For any business establishment, the financial records are by far the most sensitive records and efforts should be made to ensure that they are well secured. This goes double for the company GCI because not only does it have in its possession records for its own operation but it also hosts some financial records of client enterprises(Pfleeger, & Lawrence, 2007). The latter documents are most likely released to GCI on some sort of goodwill arrangement which have to be sealed by the law in the form of contracts. There are vulnerabilities and threats which the company will have to face especially if it maintains the system that allows staff to store confidential company data on laptops.
The most primary vulnerability that the company is subjected to is the fragility of security barriers that comes with every member of the company carrying confidential data on their laptops. With new and new internet technology coming up that allows individuals to leech on data from other people’s computers without informing them, it is very easy for competitors to hire hackers to obtain whatever piece of information they want from any laptop that is connected to the internet. This is even worsened by the fact that the strength of a leech transfer depends on the number of donors seeding the same information. The more computers there are sending out the same information at the same time, the easier it is for unauthorized personnel to download the data.
The major threat which the company faces comes from either their competitors or the competitors of the companies they serve. Once competitors notice that this system of laptops is the one being enforced by GCI and getting to know of the vulnerabilities that come with it, GCI will be under constant threat of attempts to breach its security protocol with an aim of getting to that crucial data. Since all the company’s data comes from one central database, in-house sabotage can easily be implemented with disgruntled employees going into the database and maliciously destroying all the important records. Laptops as compared to desktops can be easily stolen. This then goes ahead to pose another threat to the system regarding the safety of the company information. Extracting data from a stolen laptop is much easier than trying to hack into the system in order to obtain the same information. Competitors and other detractors will definitely be on hand to try and get the information they want and they could even go for uncivilized methods including stealing whatever equipment they believe contains the data.
The major proposition to GCI regarding the security of its records, will be to mainly advise the management to consider reverting to the old but reliable system of having all the important documentation of a company stored in only one location from where it can only be accessed by selected individuals. In case it is absolutely necessary that the enterprise maintains this laptop system, then appropriate measures and adequate ‘fire-walling’ should be insisted on. The company should purchase top-end software for protection against external encroachment into the systems. These software should ideally support the function of password protection such that individuals would not enter the system with proper identification. Managerial decisions have to be made regarding who has access to what data depending on their position in the firm. This will provide for accountability because if any information about the company’s finances or those it serves is found to have been leaked to the public or even the competitors, then a particular individual can be isolated to offer an explanation. Company legislation should either be created or if already-existing, be redrafted to encompass the issue of information leakage.
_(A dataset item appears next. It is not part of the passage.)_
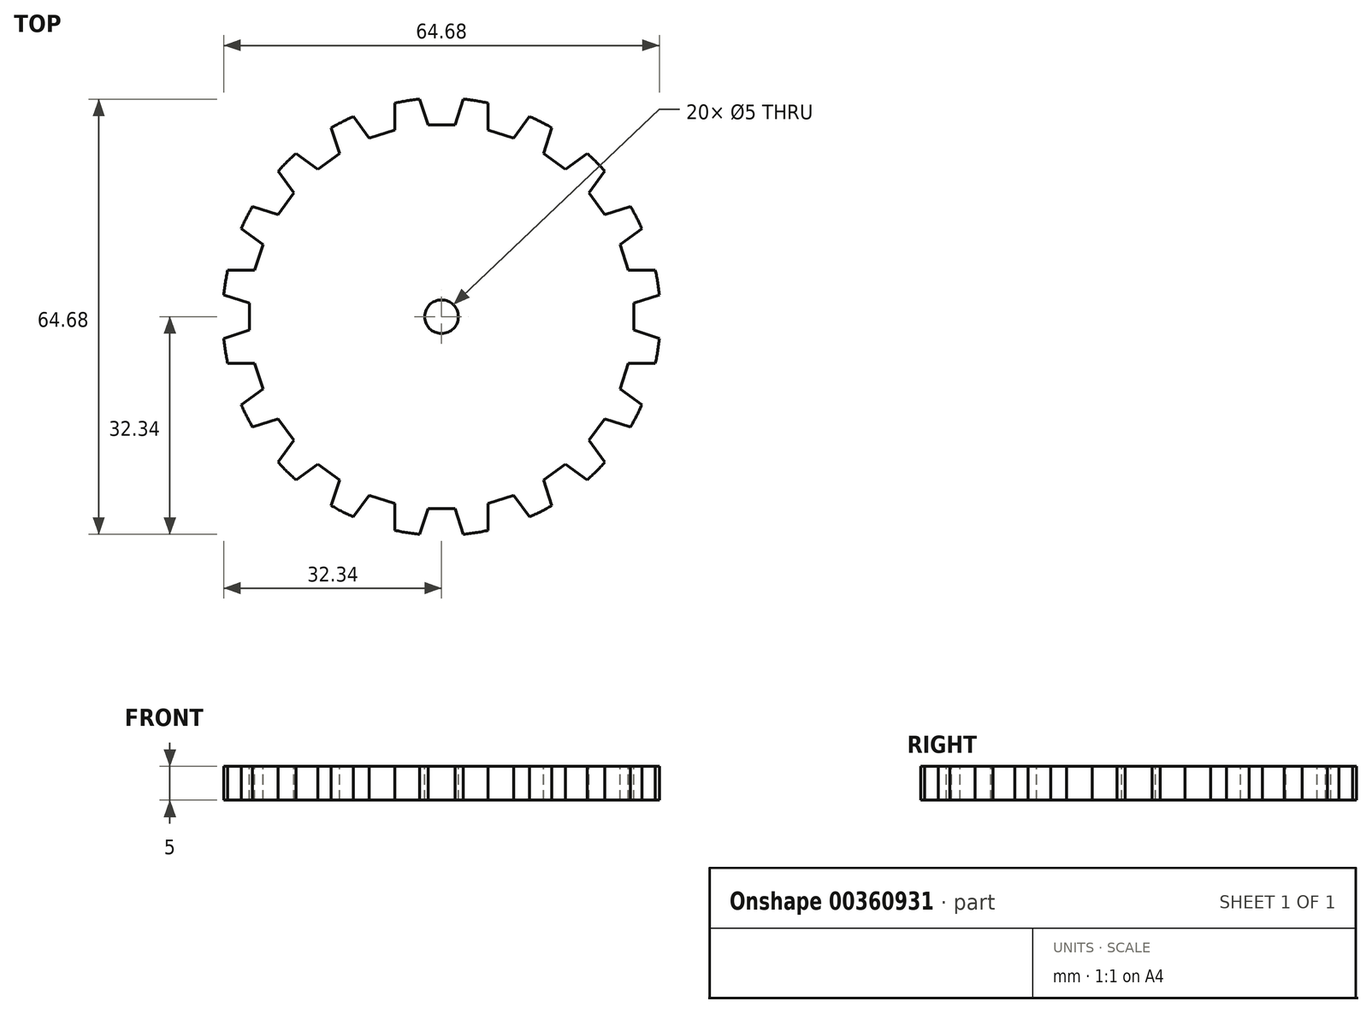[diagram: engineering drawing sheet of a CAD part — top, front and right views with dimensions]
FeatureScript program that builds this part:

The appropriate consequence for actions deemed to put the company’s confidential information at risk should be clearly stipulated and this should be communicated to all levels of management.
The following conditions must be observed when designing a policy statement for a company (Tipton, & Krause, 2007). First and foremost, the policy statement should be picked from rules that have been established to govern the operation of the enterprise. Secondly, the statement should have guidelines that show the company’s basic strategies towards achievement of the said goals. The statement should also clearly state what is expected of the employees of the enterprise while giving clear reasons as to why such expectations are required of the staff. A company policy statement should stipulate the foundation for the preparation and the implementation of the regulations that have been decided upon and should have a provision for accommodation of changes occasioned by professional demands. The policy statement should as well provide for ways of evaluating the performance of both the company and the individuals.
Global Corporation INC.
Data Protection Policy Statement
In recognition of the company’s responsibility to client enterprises, we hold the belief that all the necessary effort should be made to maintain the security of both our company’s and our clients’ financial records.
The materialization of this policy is the combined effort of both management and staff of Global Corporation Inc. (GCI). Cooperation is expected between these two groups in order to ensure that the policy is well adhered to.
The institution shall provide the required software to protect each individual laptop from infringement by hackers. However, all individuals are expected to be extremely vigilant in the protection of company data. All members of staff will be required to sign an agreement detailing what types of data they can gain access to depending on their position in the company.
Software shall be provided to render data unusable should there be an unavoidable breach in security and staffs are expected to report such a breach as soon as they notice it.
Adopted on this _______ day of __________________, 2010
Chief Executive officer: _____________________________
ATTESTED: _____________________________________
Reference List
Pfleeger, P. C, & Lawrence, S.P. (2007). Security in computing. (Volume 4). New Jersey: Prentice Hall.
Tipton, F.H, &, Krause, M. (2007). Information Security Management Handbook, (Volume 2). United States: CRC Press.